Port of the Month
The port of the future is eerily quiet and empty. At Altenwerder, (in Hamburg) there’s none of the noise you’d expect at a busy container port. Instead of shouting longshoremen, beeping trucks, honking horns, and growling engines, there’s just the faint sound of gentle waves against the hulls of the ships and low horns of boats making their way along the Elbe.
As the Hong Kong Express takes on its Asia-bound load, the only human being nearby is a lone crane operator in a glass box 20 stories above the water. The crane slides on rails back and forth over the massive ship, manipulating a specially designed “spreader” claw to lift and shift container after container onto truncated trucks. Seemingly nothing but wheels and chassis, the trucks are missing a key element: drivers.
The central container area with a capacity of 30.000 TEU takes the largest part of the surface with connections for cooltainers. The area is served by 22 pairs of cranes and 53 vehicles. The characteristic of the terminal is the nearly fully automated operational sequence.
Altenwerder is one of the world’s few automated port facilities. Underneath the terminal’s blacktop, a grid of 19,000 sensors help guide driverless robot trucks - AGVs, or “Automated Guided Vehicles” along routes selected for maximum efficiency. The trucks are programmed to move containers from the shipside cranes to another set of cranes, which stack them according to when they’re scheduled to be picked up by trucks or loaded onto trains. “It’s all done by software,” says Karl Olaf Petters, a spokesman for Hamburger Hafen und Logistik AG (HHLA), the company that runs Altenwerder and most of Hamburg’s other cargo terminals.

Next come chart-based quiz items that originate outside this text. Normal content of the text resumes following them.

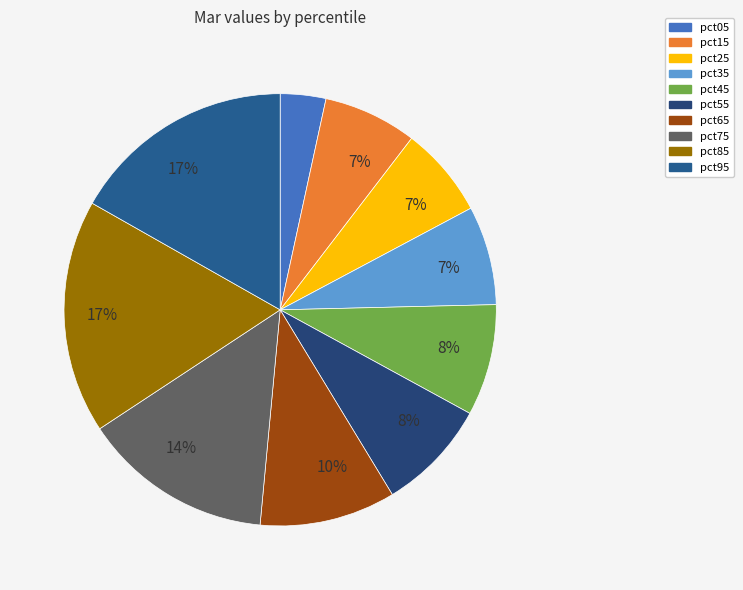

Count the number of slices in the pie.

10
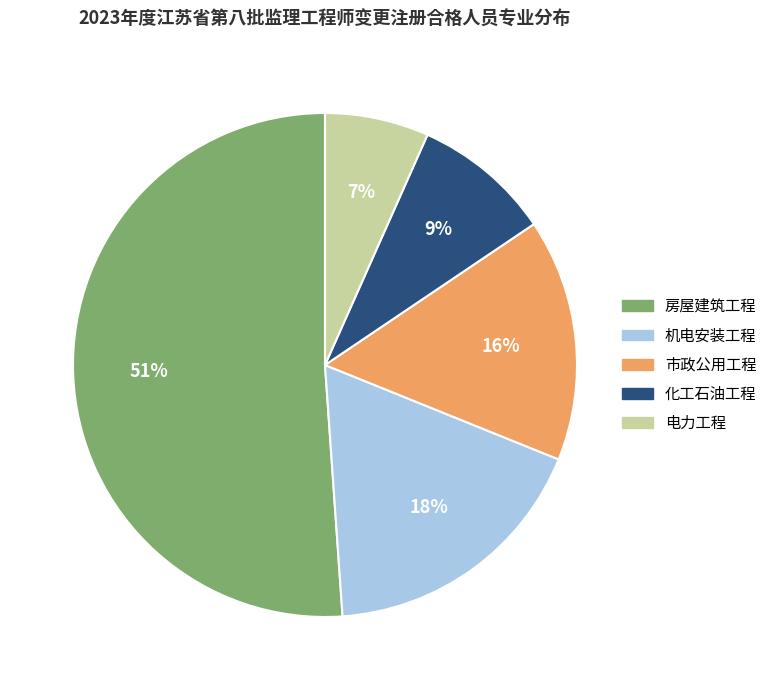

To the nearest percent, what portion does 机电安装工程 represent?

18%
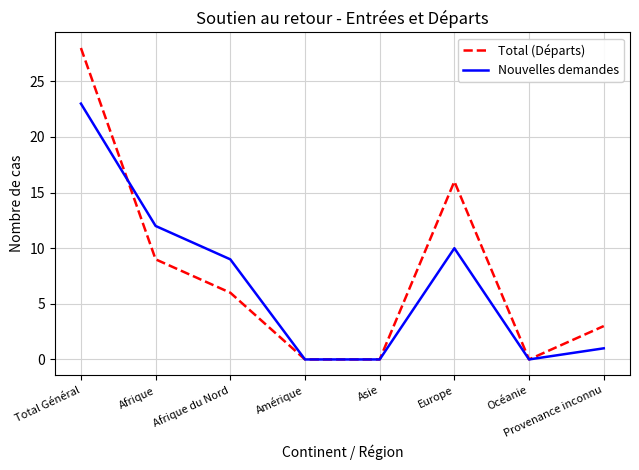

What position from the right is Océanie?

2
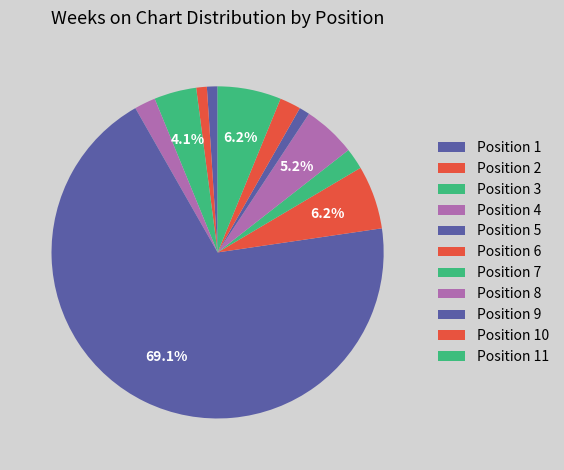

Is there any slice that represents more than half of the pie?

Yes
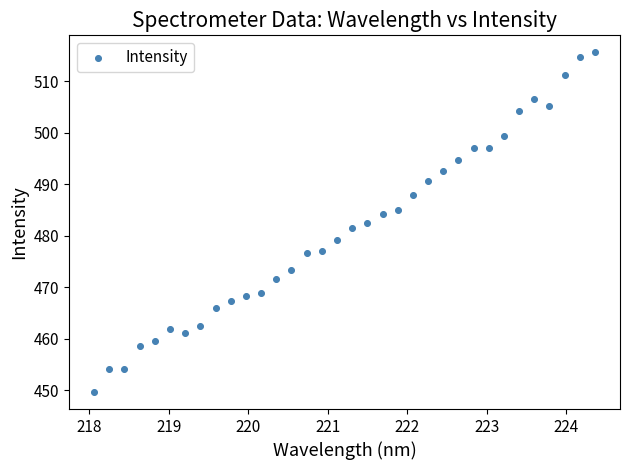

What is the range of X values (max minus min)?

6.3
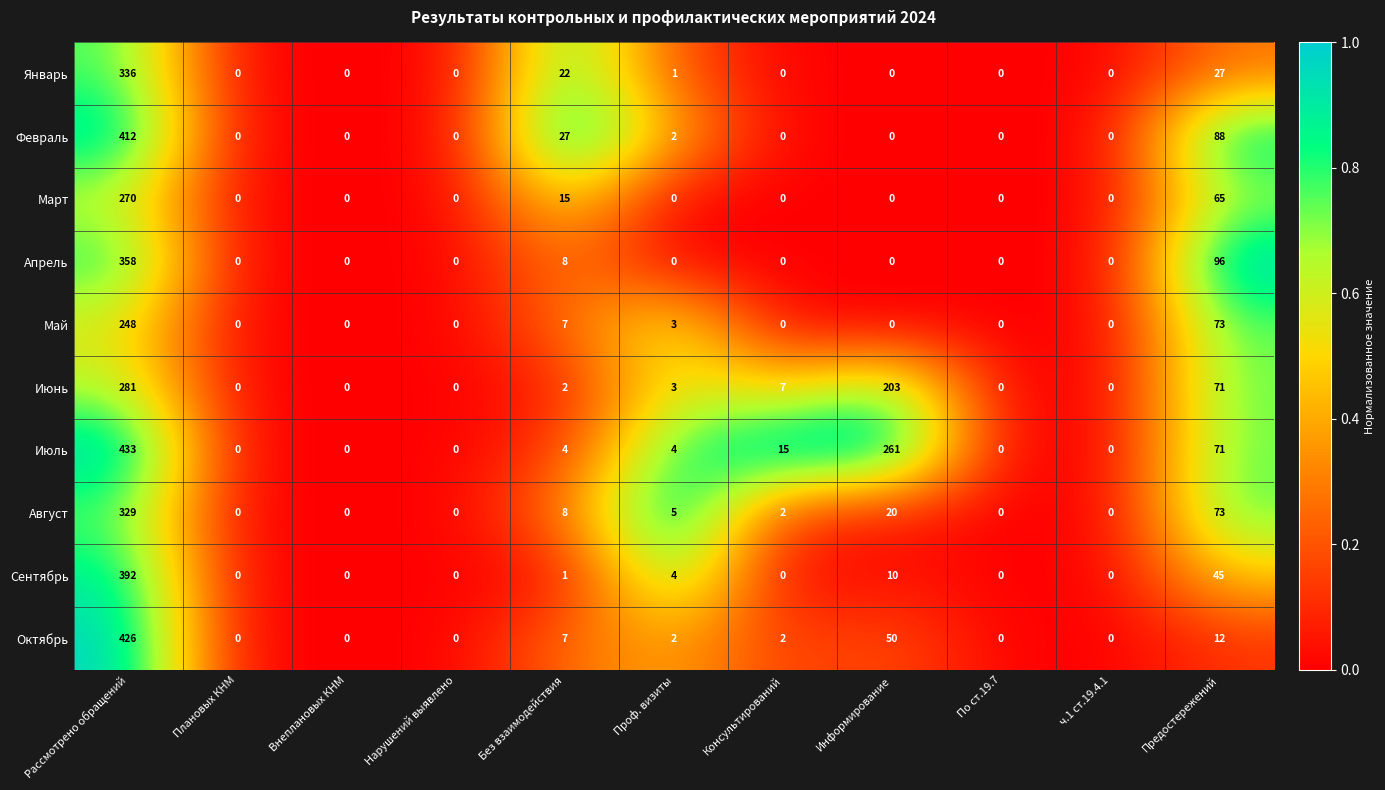

What is the difference between the maximum and second lowest values in the Март series?

270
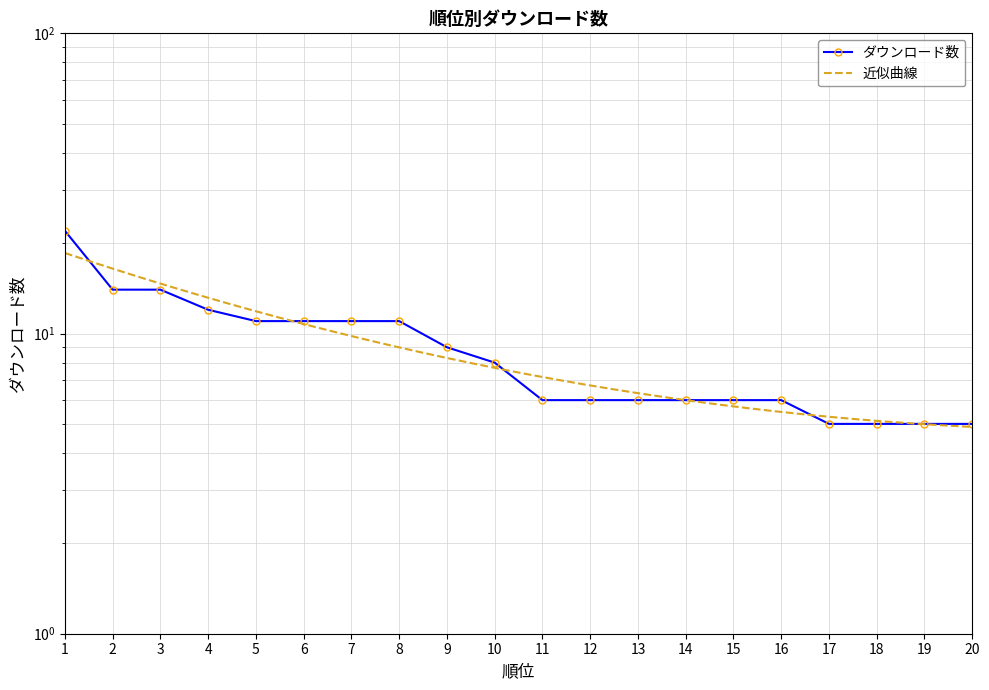

Is this an area chart (filled region under the line)?

No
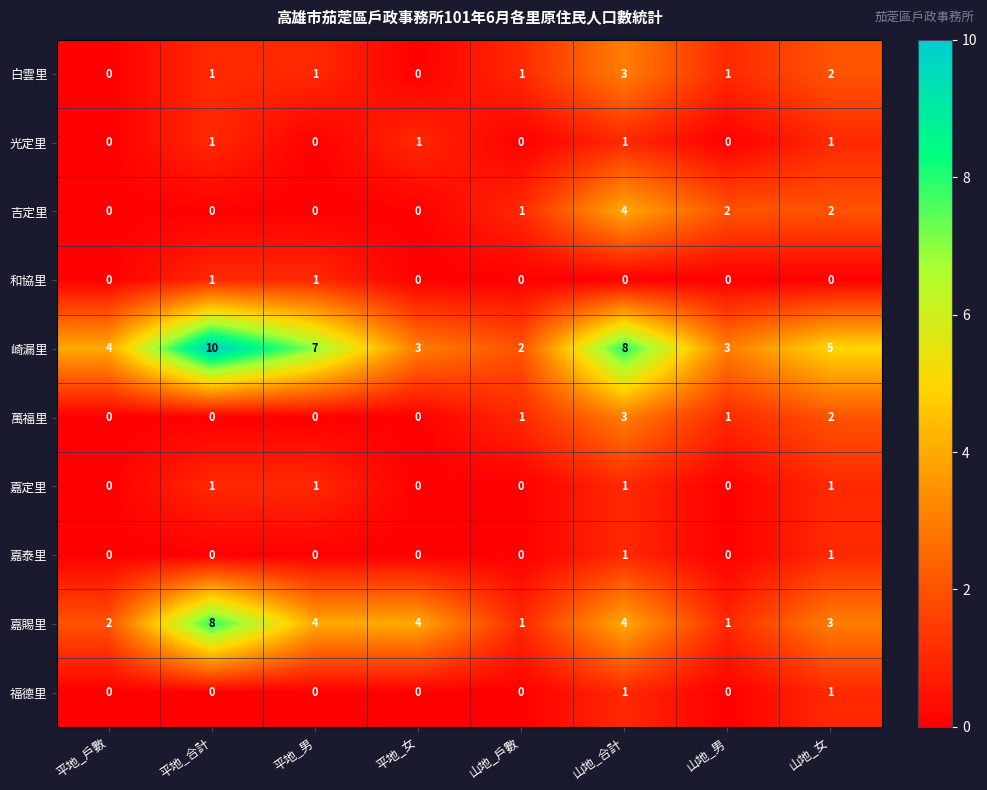

What is the sum of the 白雲里 values at 平地_合計 and 山地_合計?

4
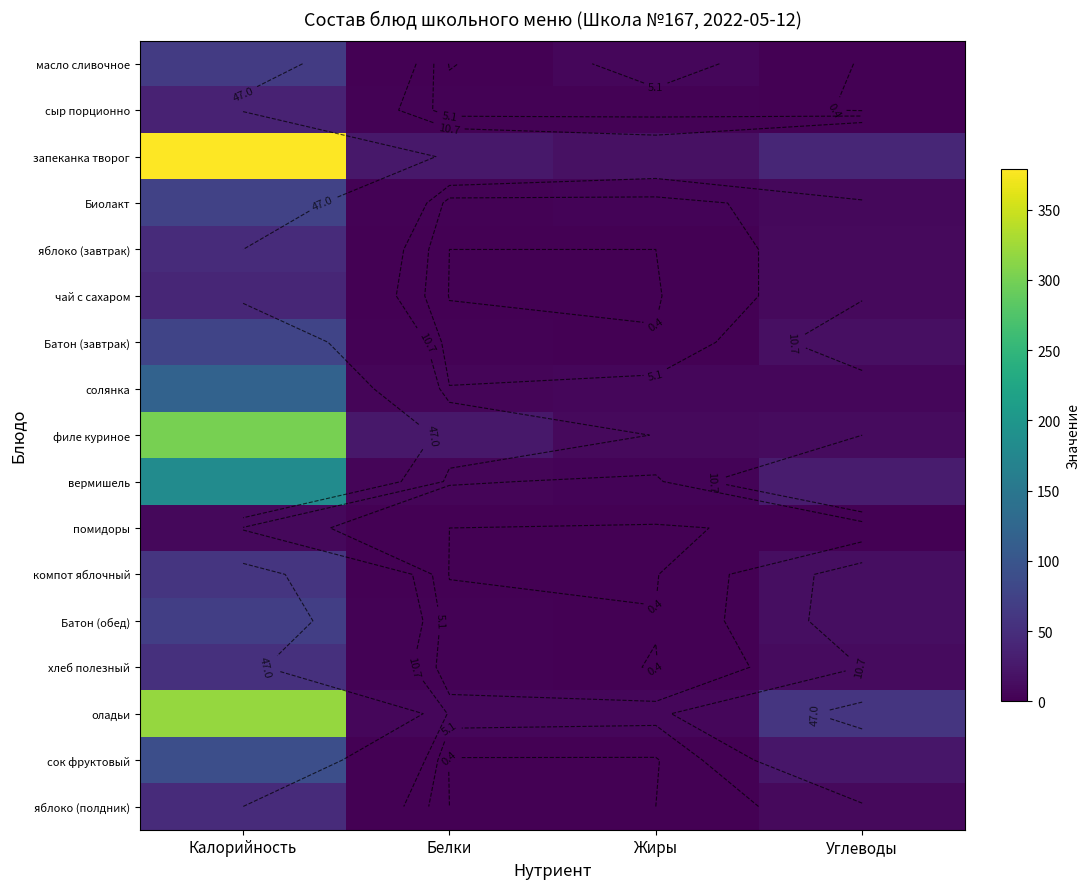

Which series has the largest total across all categories?

запеканка творог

Ports and shipping companies are working to squeeze still more efficiencies out of an already mature system. Beginning last year, “dual-cycle” algorithms help Altenwerder’s cranes and AGVs load and unload ships simultaneously, reducing time in port to a minimum. The roustabouts, stevedores, and longshoremen who once populated the world’s docks and harbors have given way to engineers and computer specialists; HHLA employs more than 100 people in its IT department.